Last night just after sunset, 100 or so people, many of them decked out in graduation robes and mortar boards, gathered in the one corner of Pioneer Square not overtaken with Christmas decorations. The group was giddy and mostly very young, 20-year-olds and recent high school graduates who came to Pioneer Square to stage a fake graduation to raise awareness about the DREAM Act, a national bill which would provide a path to citizenship for children of illegal immigrants who graduate from American high schools.

For some in the crowd, appearing at a public protest meant putting their lives on the line: They're children of illegal immigrants, trying to attend college and live in the United States without papers. If they're arrested for any crime—like say the protest got too rowdy and cops got involved—they could swiftly be deported.

Elisa was wearing her blue graduation robe, her neck draped with several colorful cords she wore at her graduation from an East Portland high school last spring. "This one was for Honor Society, this one was for French honor society," explained Elisa, whose parents brought her to Portland from Mexico when she was four (Elisa, by the way, is not her real name). This protest, organized by student group Oregon DREAMers, marked the first time she'd publicly discussed her immigration status. "In high school, it was very taboo. We get information from each other, how to keep studying how to get by," says Elisa. "Something needs to change. Obviously the DREAM Act isn't going to fix our immigration system, but it's a very good step."

Part of the motivation for the protest is the case of Hector Lopez, an illegal resident who grew up in Portland, was student body president of Rex Putnam High School, and was attending Clackamas Community College when immigration authorities tracked him down and deported him to Mexico. Though he remains in Mexico, friends and his local family are fighting to bring him back.

As protest organizer Erika Molina tried to rally the crowd with a bullhorn, Clark College students and illegal residents Gabriella and Liliana laughed with each other to the side of the group.
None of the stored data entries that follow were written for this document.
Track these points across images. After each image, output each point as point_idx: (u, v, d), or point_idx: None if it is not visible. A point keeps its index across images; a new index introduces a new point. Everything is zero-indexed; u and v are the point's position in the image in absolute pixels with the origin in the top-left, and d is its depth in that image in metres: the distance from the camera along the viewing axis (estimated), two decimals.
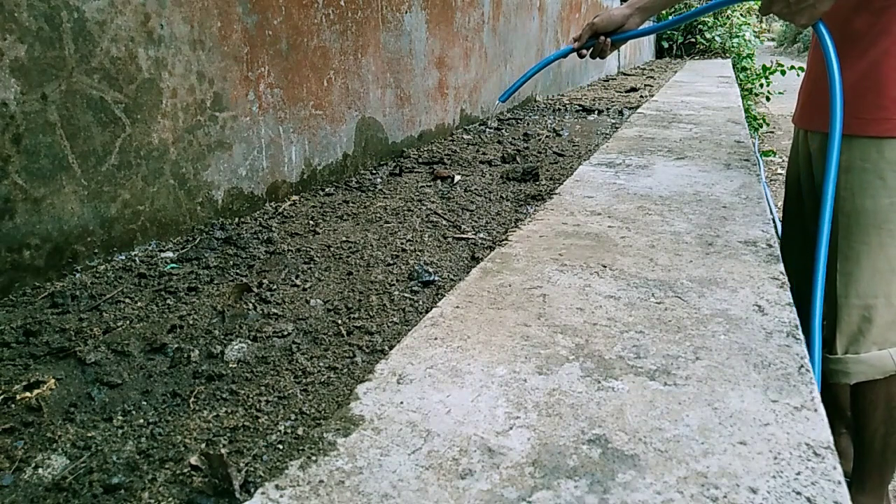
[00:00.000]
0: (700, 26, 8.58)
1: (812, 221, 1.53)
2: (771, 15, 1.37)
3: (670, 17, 1.81)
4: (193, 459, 0.70)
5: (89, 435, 0.77)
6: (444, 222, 1.60)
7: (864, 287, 1.34)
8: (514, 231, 1.39)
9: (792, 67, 6.21)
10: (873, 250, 1.32)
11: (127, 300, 1.13)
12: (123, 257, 1.30)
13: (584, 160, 2.12)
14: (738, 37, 8.36)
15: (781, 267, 1.15)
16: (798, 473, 0.62)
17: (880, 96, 1.27)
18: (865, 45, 1.30)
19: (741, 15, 8.63)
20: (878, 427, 1.43)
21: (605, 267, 1.17)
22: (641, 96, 4.30)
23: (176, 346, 0.97)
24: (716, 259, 1.19)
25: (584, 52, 1.74)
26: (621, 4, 1.82)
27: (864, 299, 1.35)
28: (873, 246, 1.32)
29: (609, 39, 1.69)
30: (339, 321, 1.06)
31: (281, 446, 0.74)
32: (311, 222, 1.59)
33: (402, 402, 0.75)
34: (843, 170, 1.32)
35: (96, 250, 1.25)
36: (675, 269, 1.15)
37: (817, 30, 1.31)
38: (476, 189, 1.91)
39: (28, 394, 0.84)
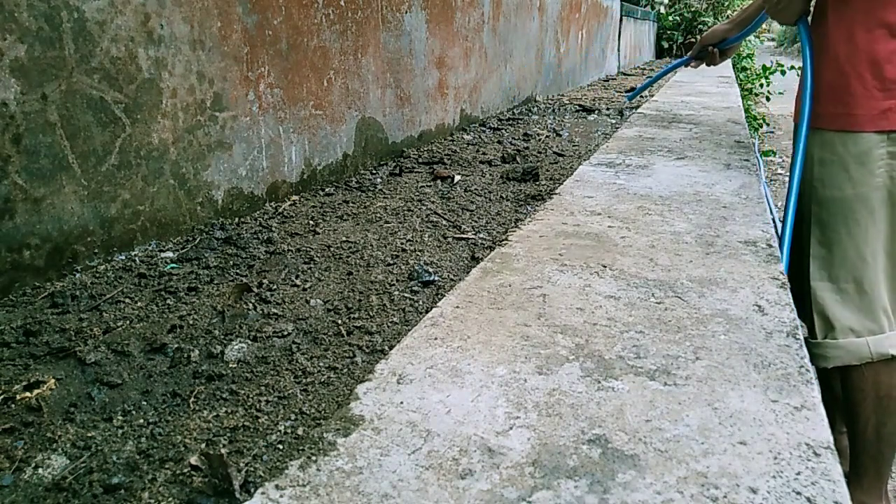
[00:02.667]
0: (700, 26, 8.59)
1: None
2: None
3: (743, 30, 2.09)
4: (193, 459, 0.70)
5: (89, 435, 0.77)
6: (444, 222, 1.60)
7: (835, 274, 1.42)
8: (514, 231, 1.39)
9: (792, 67, 6.20)
10: (843, 239, 1.40)
11: (127, 300, 1.13)
12: (123, 257, 1.30)
13: (584, 160, 2.12)
14: None
15: (781, 267, 1.15)
16: (798, 473, 0.62)
17: (844, 93, 1.37)
18: (835, 45, 1.40)
19: None
20: (870, 416, 1.45)
21: (605, 267, 1.17)
22: (641, 96, 4.30)
23: (176, 346, 0.97)
24: (716, 259, 1.19)
25: (696, 61, 2.21)
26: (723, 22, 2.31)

Liliana, wearing a royal purple robe and hat, said she wasn't nervous to come out the protest, just excited. "We'll be directly affected by the DREAM Act, we feel it's up to us to make it happen," she said. Without legal papers, she and Gabriella can't get federal financial aid for school. Liliana explained that she's attending Clark College because her fourth grade teacher offered to cover the cost. "He believed in me," she said, as the protest formed two lines and marched around Pioneer Square with shouts and woops of support for the DREAM Act.

Just as the protest wrapped up, the students received some good news: The DREAM Act had passed the House. Now Elisa, Liliana, Gabriella and thousands of other students are waiting for the Senate to decide their future.